概要
CV:石谷春貴
主人公で語り部。高校1年生。15歳。ヒロイン・大好真々子と単身赴任中の父・隼人の一人息子。
思春期の高校生らしく、カッコつけたがりであるのと、若すぎる見た目の真々子を母親と思えず、苦手意識を持っているなど繊細で複雑な思いを抱えている。
学校で配られた内閣の匿名アンケートにうっかり自身の氏名を書いて提出したため、政府に特定されて派遣された調査員の女性・白瀬真澄に真々子と共にゲームの世界へ参加することになった。
聖剣選びに真々子が軽々と二本とも抜き取り、扱った威力がチート級であるため「通常攻撃が全体攻撃で二回攻撃できるんだぞ!?」とタイトル回収。
ゲーム内において実力はそれなりにあるが、母に実力も人望も負けているためPT内の扱いは低く、(あきらめもあってか)その分、立ち直りも早い。
なお、内閣アンケートで書いた「母親とMMOに参加すれば仲直りできるか?」の問いに「できるんじゃないの?」と曖昧に書きつつも、心底では子離れできない真々子との関係を上手くやっていきたいと渇望している節が見られた(その願いは早く叶うことになるのだが)。
ちなみにゲームに参加する前の真々子はかなり追い詰められており、「息子との接し方がわからない」と電話越しに泣きながら父親に相談していた。
戦闘面ではあまり活躍しなかったが、原作5巻では四天王の一人・フラテロを撃破し、原作8巻では黒幕であるハハーデスを倒すという快挙を成し遂げている。
今まで母親に対して素直になれなかった真人だが原作9巻にて転機が訪れる。
真々子が「魔神マムモーネ」に捕まってしまい身体の動きを操られてしまう。母に剣を向けられながらも真人は、今までの態度は「母さんなら許してくれると思って甘えていた。母さんは悪くない」と素直な気持ちを口にする。これによって真々子の洗脳は解かれ、母子関係は不動のものとなった(真人の態度も大人らしい振る舞いになっていった)。
10巻ではついに父・隼人が登場。当初は美少年剣士ホークに姿を変えていたため気づかなかったが、11巻(最終巻)にて正体を知る。父親は経営コンサルタントという形で運営に協力しており、真人に最終試験を与えるために遣わされた試験官でもあった。

# # # #

• 課題一覧
a) この人物紹介で言及されている原作の巻をすべて挙げてください。
b) この人物紹介のうち、「戦闘面ではあまり活躍しなかっ」で始まり「い振る舞いになっていった)。」に至るまでの箇所を、一字一句違えずに再掲してください。

• 保存データ
# # # #

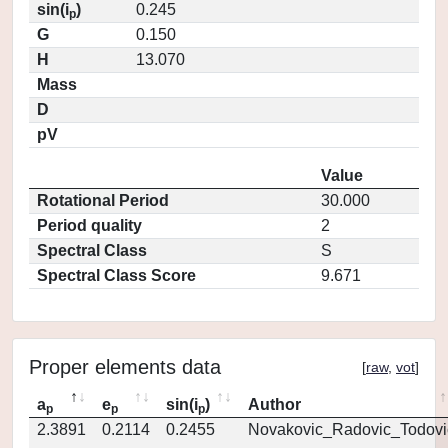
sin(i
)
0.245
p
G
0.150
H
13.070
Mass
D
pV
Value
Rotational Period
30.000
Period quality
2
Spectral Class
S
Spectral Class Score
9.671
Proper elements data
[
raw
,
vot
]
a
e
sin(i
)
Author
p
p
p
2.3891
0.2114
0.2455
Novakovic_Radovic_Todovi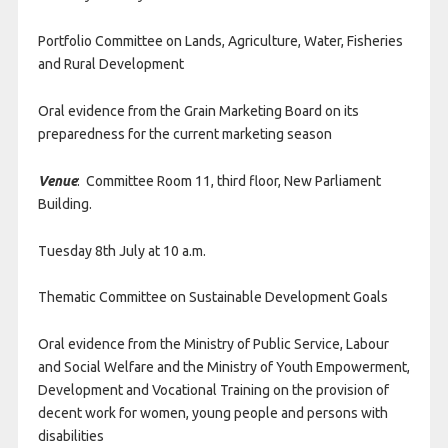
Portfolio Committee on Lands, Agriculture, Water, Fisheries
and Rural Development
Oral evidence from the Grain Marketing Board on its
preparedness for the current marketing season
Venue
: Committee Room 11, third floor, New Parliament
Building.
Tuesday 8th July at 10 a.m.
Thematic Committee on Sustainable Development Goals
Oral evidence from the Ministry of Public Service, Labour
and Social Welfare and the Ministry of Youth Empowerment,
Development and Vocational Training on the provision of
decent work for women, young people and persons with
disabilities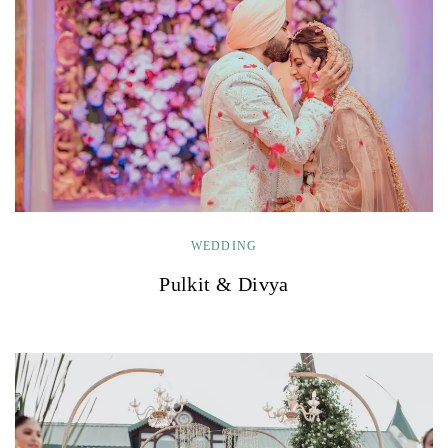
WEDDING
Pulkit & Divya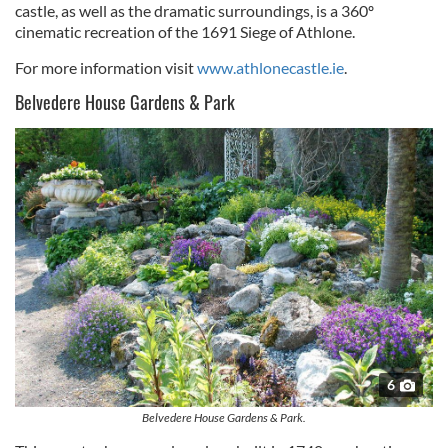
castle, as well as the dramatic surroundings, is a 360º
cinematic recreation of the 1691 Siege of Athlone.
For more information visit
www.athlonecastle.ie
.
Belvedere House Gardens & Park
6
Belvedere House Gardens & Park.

# # # #

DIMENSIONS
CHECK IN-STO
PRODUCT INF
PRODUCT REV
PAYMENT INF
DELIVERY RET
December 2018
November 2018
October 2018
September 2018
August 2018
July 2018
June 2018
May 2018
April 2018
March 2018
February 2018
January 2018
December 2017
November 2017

# # # #

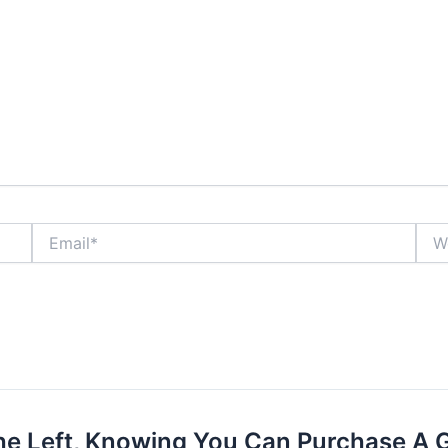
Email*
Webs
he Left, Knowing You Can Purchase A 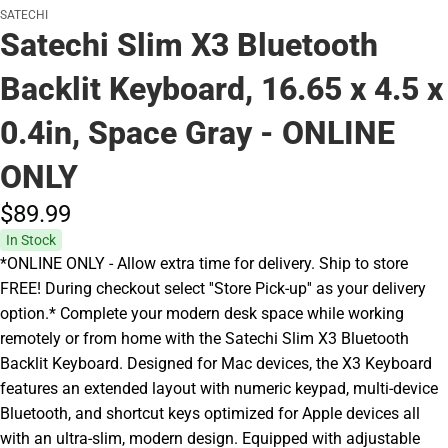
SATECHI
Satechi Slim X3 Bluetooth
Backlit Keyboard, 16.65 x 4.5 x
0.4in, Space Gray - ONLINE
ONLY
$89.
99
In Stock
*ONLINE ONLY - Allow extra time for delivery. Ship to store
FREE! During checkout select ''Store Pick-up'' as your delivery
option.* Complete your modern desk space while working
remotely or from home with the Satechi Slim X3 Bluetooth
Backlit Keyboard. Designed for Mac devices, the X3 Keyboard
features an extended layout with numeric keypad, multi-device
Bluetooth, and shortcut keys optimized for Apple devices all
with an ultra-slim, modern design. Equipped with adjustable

# # # #

• 解答一覧
a) 5巻、8巻、9巻、10巻、11巻

b)
戦闘面ではあまり活躍しなかったが、原作5巻では四天王の一人・フラテロを撃破し、原作8巻では黒幕であるハハーデスを倒すという快挙を成し遂げている。
今まで母親に対して素直になれなかった真人だが原作9巻にて転機が訪れる。
真々子が「魔神マムモーネ」に捕まってしまい身体の動きを操られてしまう。母に剣を向けられながらも真人は、今までの態度は「母さんなら許してくれると思って甘えていた。母さんは悪くない」と素直な気持ちを口にする。これによって真々子の洗脳は解かれ、母子関係は不動のものとなった(真人の態度も大人らしい振る舞いになっていった)。